ЧТО НУЖНО СДЕЛАТЬ: Выведите без изменений фрагмент отрывка о петербургской гимназии от слов «Так как выше» до слов «С. 29 – 30.» включительно.

ВЫБРАННЫЙ ОТРЫВОК:
»»

Так как выше приведённая речь произносилась ежегодно, а иногда и по несколько раз в год, когда государь бывал во многих заведениях, служивших нашими предвестниками, то она приняла стереотипный характер и возбуждала, по окончании оной, в некоторых юных зоилах – критический анализ … Но почтенный Александр Филиппович, говорил хотя ежегодно одно и то же, но говорил «от сердца», как добрый семьянин и как опытный педагог, всецело посвятивший себя великому и святому делу – воспитанию юношества …».

Н. Каратыгин

Пятидесятилетие 2 С.-Петербургской гимназии. СПб., 1880. Вып. 1. С. 29 – 30.


***


«Директором у нас был А.Ф. Постельс, совершивший в качестве естествоиспытателя кругосветное путешествие, кажется, с Литке. С немецкою пунктуальностью исполнял он свои обязанности, кажется, ни на час не оставляя без своего надзора и учащих, и учащихся. Учителя его побаивались, а гувернёры и просто трепетали. Поэтому, как внешний, так и внутренний порядок в гимназии был образцовый. Особенно следил Постельс за жизнью пансионеров, не оставляя их без надзора ни днём, ни ночью. Следил он также и за пищею, почти постоянно присутствуя при наших обедах. Нельзя сказать, чтобы мы, гимназисты, особенно боялись Постельса, но чувствовалось, что этот человек, посвятив всего себя исполнению долга, не имел в своей природе той сердечности, без которой наставник юношества никогда не будет пользоваться привязанностью последнего: не завоевав сердец, наставник никогда не достигнет благих результатов. Мы уважали Постельса, но никогда не умерили бы наших шалостей из-за одного того, что Постельс этим будет недоволен; всегда готовы были мы и обмануть его. Никакой духовной связи межу им и нами не было. Тем не менее Постельс считался в С.-Петербурге образцовым педагогом и впоследствии были воспитателем детей у принца Ольденбургского <…>.

««

ИСХОДНЫЙ СПИСОК:

»»

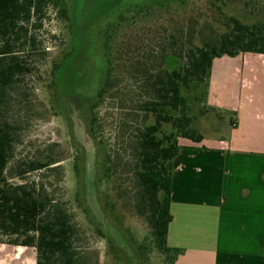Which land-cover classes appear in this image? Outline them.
I'll list each match as a JSON object with an SVG mask.
<instances>
[{"label":"rangeland","instance_id":"obj_1","mask_svg":"<svg viewBox=\"0 0 264 264\" xmlns=\"http://www.w3.org/2000/svg\"><path fill=\"white\" fill-rule=\"evenodd\" d=\"M89 1H67L69 20L58 9L46 8L42 26L32 33L35 50L25 47L32 72L12 92L7 111L18 128L11 163L48 154L56 159L51 169L32 172L25 180L41 184L70 215L83 264H168L151 246L145 221L133 207V136L145 120L139 108L150 98L149 77L164 68L165 55H183L189 46L213 40L224 31L228 17H244L246 22L264 18V0H223L217 2L219 8L210 0H91L90 18L101 16L102 23L95 34L89 35L88 27L84 35L95 36L102 46L87 59L84 51L76 55L73 36L82 34L78 18ZM62 62L56 72L54 66ZM53 71L60 78L55 89ZM106 83L99 105L91 110L97 90ZM206 89L199 85L194 91L198 98L189 97L201 134L215 117L205 106ZM217 114L229 120L228 114ZM91 116L97 140L88 132ZM107 156L105 167L111 173L101 179L96 169ZM77 162L78 176L73 168Z\"/></svg>","mask_w":264,"mask_h":264},{"label":"trees","instance_id":"obj_2","mask_svg":"<svg viewBox=\"0 0 264 264\" xmlns=\"http://www.w3.org/2000/svg\"><path fill=\"white\" fill-rule=\"evenodd\" d=\"M67 1L0 0V243L34 249L35 264H83L74 246L76 230L70 215L41 184L25 180L32 172L51 169L56 159L48 154L11 163L18 128L7 118L12 92L19 89L24 77L32 72L28 63L30 56L23 54L25 47L29 52L35 50L32 33L42 26L49 6L69 20ZM218 1L223 0H210L209 4L219 8ZM256 13L258 10L252 15ZM242 19L230 16L223 24L224 31L213 40L191 45L183 55L181 52L165 55L164 68L149 77L150 98L139 108L148 120L135 128L133 136L130 169L133 207L145 221L151 246L166 256L168 264H173L181 254V250L166 245L168 224L172 221L169 204L179 140L200 143L203 139L195 129L191 113V103L198 98L194 91L202 84L206 89L214 58L234 57L239 53L264 55V18L252 22ZM62 66L63 62L54 66V70L58 72ZM52 75L51 87L55 89L60 78L55 71ZM106 86L107 83L97 90L91 110L99 105ZM90 120L88 132L97 140L96 119L91 116ZM107 160L108 156L104 162L99 161L96 169L101 179H108L111 173L105 167ZM73 166L78 176V162ZM14 179L21 180L14 182ZM81 194L79 189L78 203ZM82 211L89 216L87 208L83 207Z\"/></svg>","mask_w":264,"mask_h":264},{"label":"crops","instance_id":"obj_3","mask_svg":"<svg viewBox=\"0 0 264 264\" xmlns=\"http://www.w3.org/2000/svg\"><path fill=\"white\" fill-rule=\"evenodd\" d=\"M207 80L215 117L200 143L179 140L166 245L173 264H264V55L216 57ZM35 258L0 243V264Z\"/></svg>","mask_w":264,"mask_h":264},{"label":"flooded vegetation","instance_id":"obj_4","mask_svg":"<svg viewBox=\"0 0 264 264\" xmlns=\"http://www.w3.org/2000/svg\"><path fill=\"white\" fill-rule=\"evenodd\" d=\"M90 3H91V0L89 1V4L86 6V8H84L82 14L81 13L79 14V18H78V20H79L78 21L79 22V27L78 28L79 29H78V31H80L82 34H80V35H76L75 34L73 36V39H74V42H73L74 47H73V49L76 51V55H81L80 52L84 51L87 54V59L90 58L91 52H93V50L95 48L99 51V49L102 46L101 43H100V40L96 41L95 36H86V35H84L85 32H86V29L88 27L90 28L89 35H91L92 32L95 34L96 33V28H98L99 23H102L101 21H99L102 18L101 16H98L99 20H97L96 17L94 18L92 15H91L92 18H94V19L90 18V14H91L90 12H91V10L93 9V6H94V4H92V3H91L92 5L90 6ZM89 6L91 7V9H90ZM89 9H90V11H89ZM87 18H88L89 21L87 20ZM103 21H105V20L103 19ZM76 29H77V27L75 28L74 33H78V31H76ZM75 36H78V37H75ZM77 38H79V41H76ZM79 62H81V61H79ZM79 62L75 60L74 64H76V63L79 64Z\"/></svg>","mask_w":264,"mask_h":264}]
</instances>
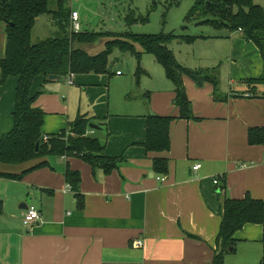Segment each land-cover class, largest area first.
Here are the masks:
<instances>
[{
	"label": "crops",
	"instance_id": "obj_1",
	"mask_svg": "<svg viewBox=\"0 0 264 264\" xmlns=\"http://www.w3.org/2000/svg\"><path fill=\"white\" fill-rule=\"evenodd\" d=\"M219 32L193 43L211 42V55L183 60L191 70H210L217 84L199 86L184 77L194 119L171 124L167 153H147L142 146L149 116L179 117L175 86L150 55L142 54L140 86L113 69L111 75H77L72 86L62 78L34 81L44 137L88 115L101 130L87 135L105 145L106 157L124 160L105 174L79 157L50 158V167L21 180L0 177V264H213L224 201L248 195L264 201V146L248 142L250 129L264 127V86L247 82L263 75V61L241 32ZM94 47L82 46L91 56L104 50ZM5 48L0 24V57ZM17 83L11 78L0 85V139L14 128ZM156 158L169 161L168 175L154 172ZM38 163L0 164V174L21 175ZM68 168L81 175L83 207L66 192ZM28 202L41 219L27 229L21 207ZM235 239L236 251L224 264L239 251L236 264H260L264 227L247 225Z\"/></svg>",
	"mask_w": 264,
	"mask_h": 264
},
{
	"label": "trees",
	"instance_id": "obj_2",
	"mask_svg": "<svg viewBox=\"0 0 264 264\" xmlns=\"http://www.w3.org/2000/svg\"><path fill=\"white\" fill-rule=\"evenodd\" d=\"M177 5L182 0H166ZM184 26L189 23L198 26H210L217 31L227 33L241 32L243 38L253 43L260 51L263 61V75L259 79L247 81L253 86H264V0H193ZM68 0H0V23L5 27L6 48L0 57V85L9 79L16 78L15 108L13 112L14 128L0 139V164L20 166L39 161L21 175H3L0 177L21 180L24 174L50 167V158L79 157L93 170H102L110 174L119 168L124 160L108 158L104 155L105 145L97 138L87 135L93 119L81 115L70 122L67 129L59 135L44 141L42 127L45 113L35 107L41 92L32 95L34 81L50 76L66 79L69 74L77 75H111L109 59L115 50L133 56L137 61V81L142 75V54L152 56L164 69L169 81L176 90V105L179 117L149 116L146 125V141L142 144L147 153L162 154L171 149L170 128L177 120L194 119L191 102L185 91L184 77H190L197 85L210 82L217 84L216 75L210 70H191L179 64L171 51L174 42L193 44L203 36L176 35L173 33L134 34L127 31L123 34L97 33L85 30L75 34L70 29L72 10L67 6ZM52 5V6H51ZM153 9V7H152ZM50 17L57 27L54 37L37 44L32 43L34 27L42 17ZM130 28L134 23L145 21L138 19L135 13L127 18ZM108 38L103 44L104 50L97 55H89L82 46H91L100 39ZM138 45L141 52L136 49ZM250 145L264 146V127L249 131ZM39 150L36 151L37 144ZM153 170L158 175H168L169 161L166 158L153 160ZM66 182L72 187L81 207L84 198L80 194L81 175L69 168L66 171ZM247 225L264 227V201L251 198L249 195L241 200L226 199L223 204L221 226L217 238L218 253L213 264H224L225 256L236 251L235 235ZM260 264H264L263 255Z\"/></svg>",
	"mask_w": 264,
	"mask_h": 264
},
{
	"label": "rangeland",
	"instance_id": "obj_3",
	"mask_svg": "<svg viewBox=\"0 0 264 264\" xmlns=\"http://www.w3.org/2000/svg\"><path fill=\"white\" fill-rule=\"evenodd\" d=\"M171 4L166 0H68L67 6L72 11L75 10L79 13L82 32L90 30L104 34H123L130 31L134 34L145 35L164 32L166 34L173 33L187 36H213L211 33H221L210 26H198L195 23H189L187 30L183 31L182 27L191 8L194 6V1L182 0L177 5ZM131 13H135L137 19L141 17L145 21L134 23L128 28L126 18ZM50 19V17L44 16L37 21L32 33L33 44L54 37L57 27ZM0 24L3 25L2 23ZM106 40L108 38L100 39L94 44L93 50L100 47L102 51L104 49L102 44ZM210 43L198 42L194 45L187 44L188 46L184 45L178 48L174 42L170 45V48L177 62L182 64L183 60H189L192 56L194 57V53L196 57L199 53L211 55L213 53L211 50L213 49ZM148 59L156 63L152 56ZM109 63L111 70L113 69L114 72L120 71L126 80L136 83L137 61L133 56L115 50L109 59ZM141 67H143V63ZM113 78L116 77L114 76ZM139 80L137 84L140 86ZM67 84L69 85L68 82ZM240 255L241 251L236 255H230L227 264H230V259L234 260V263L231 264H236L235 261Z\"/></svg>",
	"mask_w": 264,
	"mask_h": 264
},
{
	"label": "built area",
	"instance_id": "obj_4",
	"mask_svg": "<svg viewBox=\"0 0 264 264\" xmlns=\"http://www.w3.org/2000/svg\"><path fill=\"white\" fill-rule=\"evenodd\" d=\"M70 29L75 34L82 32V27L80 24V16H79V13L76 11H73L71 15ZM118 75H121V72H118ZM74 78L75 76L73 74L68 75V77L66 78V81L69 83V85L72 86L74 84ZM48 140H49V137L47 136L44 137L45 142H47ZM199 168H200V165H197L196 167H194V170H198ZM220 180H221L220 177L219 179H215L214 185L218 186ZM66 192H72V187L68 184L66 187ZM40 219H41L40 212L34 206H29V208L23 212L22 222H23L24 227L27 229L33 227L36 223L40 221ZM135 246L137 248H140L143 246V242L139 241L138 243L135 244Z\"/></svg>",
	"mask_w": 264,
	"mask_h": 264
},
{
	"label": "water",
	"instance_id": "obj_5",
	"mask_svg": "<svg viewBox=\"0 0 264 264\" xmlns=\"http://www.w3.org/2000/svg\"><path fill=\"white\" fill-rule=\"evenodd\" d=\"M59 78L60 77H58V76H50L49 79L50 80H59ZM89 129L94 130V131L101 130V128L97 124H93V123H91L89 125ZM39 146H40V143L37 144L36 151L39 150ZM21 208L27 210L29 208V202L28 203H24Z\"/></svg>",
	"mask_w": 264,
	"mask_h": 264
}]
</instances>
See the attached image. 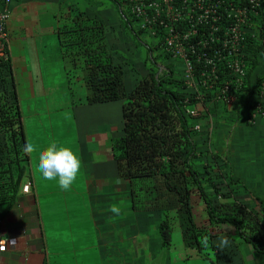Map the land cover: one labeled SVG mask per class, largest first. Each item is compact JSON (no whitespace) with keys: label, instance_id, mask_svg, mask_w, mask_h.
<instances>
[{"label":"crops","instance_id":"1","mask_svg":"<svg viewBox=\"0 0 264 264\" xmlns=\"http://www.w3.org/2000/svg\"><path fill=\"white\" fill-rule=\"evenodd\" d=\"M80 1L14 0L9 7V83L17 95L25 142L36 151L27 153L21 179L30 182L29 192L21 190L20 182L0 215V240L14 239L0 250V264H264V255L241 239L232 224L209 222L199 194L193 195V218L207 237L200 250L186 246L176 210L160 207L159 195L139 196L135 180L122 174L115 149L123 135L122 102L88 103L83 56L63 45L61 21L68 11L86 9ZM93 17L107 21L104 10L96 9ZM103 40L98 44L112 54L113 31L104 33ZM104 50L97 56L104 57ZM252 66L248 86L237 98L226 100L215 91L208 113L195 121L200 128L192 140L200 154L192 164L203 171L205 192L215 199L205 177L220 163L232 196L257 213L264 210V117L253 116L252 107L260 100L257 83L264 80L263 52L256 53ZM52 144L69 148L79 159L68 190L39 171V154ZM113 205L119 207L118 215L110 211ZM4 208L0 205V214ZM164 218L173 234L168 249L158 231ZM139 229L146 238H139ZM225 235L229 243L218 256L222 249L217 244ZM139 239L145 247L142 261Z\"/></svg>","mask_w":264,"mask_h":264},{"label":"trees","instance_id":"2","mask_svg":"<svg viewBox=\"0 0 264 264\" xmlns=\"http://www.w3.org/2000/svg\"><path fill=\"white\" fill-rule=\"evenodd\" d=\"M89 19L92 21L82 12L71 15L61 23L60 31L67 51L75 48L83 56L88 103L122 102L123 135L115 144L122 174L136 184L142 181L146 189L149 186V196H160V207L176 210L186 246L200 250L202 242L205 243L203 236L207 233L195 224L192 212L193 195L199 194L210 223L232 224L241 239L264 255V210L249 211L231 191L210 199L200 173L192 164L199 155L192 140L197 118L187 114L185 107H193L196 98L175 88L174 71L169 67L152 69L127 91L124 65L115 62L107 47L98 44L104 41L103 22ZM128 23L124 22L127 29ZM98 50L100 53L104 50V57L97 56ZM196 65L197 79H202V72L206 77L211 74L210 69ZM228 72V69L218 71V80L211 82L213 87L223 86L229 80ZM10 75L7 60L0 64V205H5L1 216L13 202L28 164L21 113L15 89L9 83ZM208 181L217 195L220 183L216 179ZM158 231L162 246L168 249L173 236L168 218L159 222Z\"/></svg>","mask_w":264,"mask_h":264},{"label":"built area","instance_id":"3","mask_svg":"<svg viewBox=\"0 0 264 264\" xmlns=\"http://www.w3.org/2000/svg\"><path fill=\"white\" fill-rule=\"evenodd\" d=\"M13 1L0 0V64L9 60L6 23ZM118 3L120 18L129 22L130 32L137 38L152 39L150 45L178 60L189 80L210 87L226 100L231 96L237 98L247 88L256 53H264V0H119ZM195 63L210 69L211 74L206 77L202 72V79H197ZM223 69H228L229 80L221 87H213L218 71ZM256 93L260 100L252 107L253 116L264 117V80L258 81ZM185 111L192 116L196 114L190 107H185ZM30 187V182H26L22 191L29 192ZM11 240L1 239L0 248L4 250L12 244Z\"/></svg>","mask_w":264,"mask_h":264},{"label":"rangeland","instance_id":"4","mask_svg":"<svg viewBox=\"0 0 264 264\" xmlns=\"http://www.w3.org/2000/svg\"><path fill=\"white\" fill-rule=\"evenodd\" d=\"M81 4V1L78 0ZM89 3V4H88ZM90 7H87L89 6ZM86 9H83L79 13H83L86 19L91 22L89 18L95 20L93 17L96 13V9L98 10H104L107 15V21L103 22L104 24V33L108 34L109 31H113L115 35V42L113 43L116 48H114V45H108V49L112 52V54L117 57V62H122L124 65V80H125V88L127 91H130L134 84L146 73L150 72L152 69L163 68V67H169L172 71H174V75L172 78L176 80L175 88L180 90L182 93H185L187 96L193 95L197 100V105L193 108L196 111V118H200L204 115V113H208L209 105L211 103V98L215 95V92H213V89H211L208 86H199L196 84L194 79H188L185 69L182 65H180V62L176 59L170 58L166 53L161 51L160 48H157L155 45H148L151 44V40H146L145 37H140L137 39L133 36V34L130 32L129 29H126L124 26L123 20L120 18V15L118 14L117 8L115 3H113L110 0H83L82 6ZM79 13H72L71 11H68L61 21L68 20V17L71 15H77ZM115 20H116V27H115ZM118 21V22H117ZM113 26V27H112ZM118 26V27H117ZM112 28V29H111ZM118 29V30H117ZM121 30V32L119 31ZM147 42L146 43H144ZM114 52V53H113ZM111 54V55H112ZM215 173H212V176H210L207 173V176L205 179L210 177L217 180V183H220L221 186L229 184L227 178L224 175L223 168L220 166V163L218 164V167L214 170ZM201 179H204L203 171H200ZM141 182V183H140ZM138 182L136 186V190H138V195L145 197L149 195V186L145 187L144 183L142 181ZM21 182V186H22ZM226 190V189H225ZM159 191V190H158ZM237 199V198H236ZM238 202H241L239 199H237ZM242 203V202H241ZM243 204V203H242ZM249 211H252L248 207ZM255 214V213H254ZM235 233H232L234 236ZM227 236V235H225ZM237 236V235H235ZM141 237H147V234L145 232L140 231L139 229V238ZM220 237H216L215 241H217ZM236 238V237H235ZM145 240V239H144ZM142 242L139 239L138 244V255H139V261H142V256L144 255L143 250L145 247L142 246ZM172 247V244L171 246ZM224 248H222V253H218L219 255L224 254L223 253ZM214 252L210 254L213 256ZM217 256V257H218Z\"/></svg>","mask_w":264,"mask_h":264},{"label":"clouds","instance_id":"5","mask_svg":"<svg viewBox=\"0 0 264 264\" xmlns=\"http://www.w3.org/2000/svg\"><path fill=\"white\" fill-rule=\"evenodd\" d=\"M117 11H118V9H117ZM118 14H119V11H118ZM134 37H136V36H134ZM145 38H146V40H148L147 37H145ZM137 39H139V38H137ZM149 40H152V39H149ZM144 43L147 44V42H145V41H144ZM148 45H150V44H147L146 47H148ZM180 65H182V64L180 63ZM164 68L165 67H163V68L157 67V69H159V70L164 69ZM196 105H197V102L193 107H190V106H186V107H190L193 109ZM194 116L196 117V114ZM193 127H194L195 132H199L200 127L198 124L195 125V123H194ZM195 127H198V128H195ZM24 150L27 153H31L33 151H36V148L31 143H28L25 145ZM199 154H200V151H199ZM38 168H39V171H40V173L44 179H46V180H57L59 187L61 189L68 190L77 177V174H78L79 168H80V162H79V159L76 157V155L69 148L58 147L57 145L52 144L40 152L39 157H38ZM228 185L229 184L221 186V191L219 193H217V195L221 194L225 191H230L231 188H228ZM22 186H21V190H22ZM110 211L118 215L120 212V209L116 205H113L111 207ZM228 230H230V229H228ZM9 243L13 244L14 239L9 241ZM228 243H229V241H228L226 236L221 237L219 239L217 247L222 249V248L226 247L228 245ZM8 245H11V244H8ZM0 250H2V248H0Z\"/></svg>","mask_w":264,"mask_h":264}]
</instances>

««

ОТВЕТ:
Так как выше приведённая речь произносилась ежегодно, а иногда и по несколько раз в год, когда государь бывал во многих заведениях, служивших нашими предвестниками, то она приняла стереотипный характер и возбуждала, по окончании оной, в некоторых юных зоилах – критический анализ … Но почтенный Александр Филиппович, говорил хотя ежегодно одно и то же, но говорил «от сердца», как добрый семьянин и как опытный педагог, всецело посвятивший себя великому и святому делу – воспитанию юношества …».

Н. Каратыгин

Пятидесятилетие 2 С.-Петербургской гимназии. СПб., 1880. Вып. 1. С. 29 – 30.